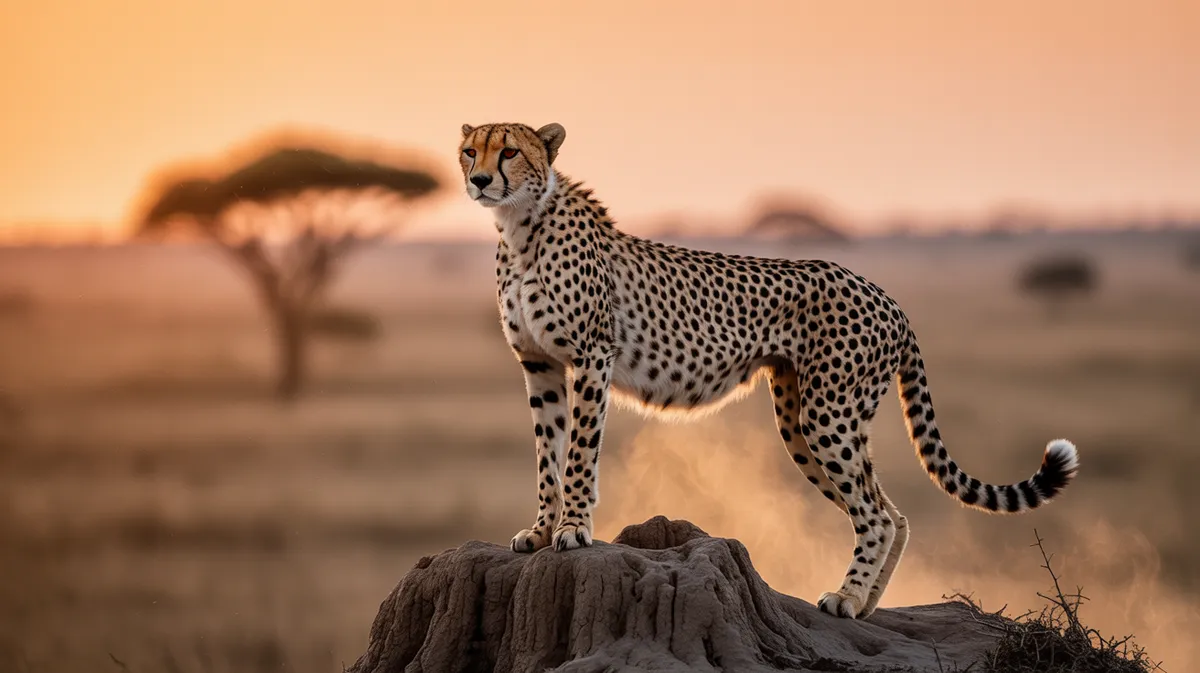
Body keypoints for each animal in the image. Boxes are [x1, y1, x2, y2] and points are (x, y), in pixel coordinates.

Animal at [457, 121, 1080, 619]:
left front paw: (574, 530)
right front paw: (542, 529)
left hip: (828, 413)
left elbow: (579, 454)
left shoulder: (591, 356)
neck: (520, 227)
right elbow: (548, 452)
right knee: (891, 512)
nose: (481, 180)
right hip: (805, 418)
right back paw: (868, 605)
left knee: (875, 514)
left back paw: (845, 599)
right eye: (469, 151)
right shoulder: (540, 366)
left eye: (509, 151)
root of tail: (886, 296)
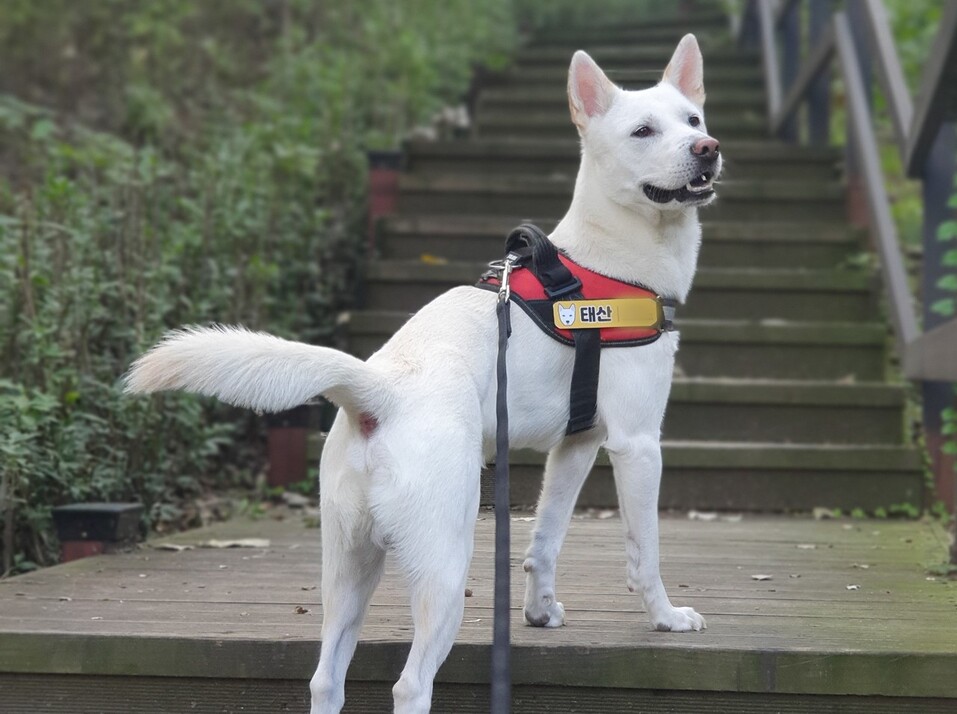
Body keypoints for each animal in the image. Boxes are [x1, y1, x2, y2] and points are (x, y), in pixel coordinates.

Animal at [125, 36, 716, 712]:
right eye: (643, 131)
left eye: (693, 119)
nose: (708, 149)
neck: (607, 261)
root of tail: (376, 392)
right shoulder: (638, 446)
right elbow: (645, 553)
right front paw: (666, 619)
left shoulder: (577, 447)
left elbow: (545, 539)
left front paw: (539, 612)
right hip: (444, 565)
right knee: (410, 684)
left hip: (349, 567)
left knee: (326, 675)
+---+
Output nothing but the lines from the one containing "left front paw: (539, 612)" to the end of the listing, both of those included, exactly as given.

left front paw: (539, 612)
right hip: (444, 565)
right knee: (410, 684)
left hip: (349, 567)
left knee: (326, 675)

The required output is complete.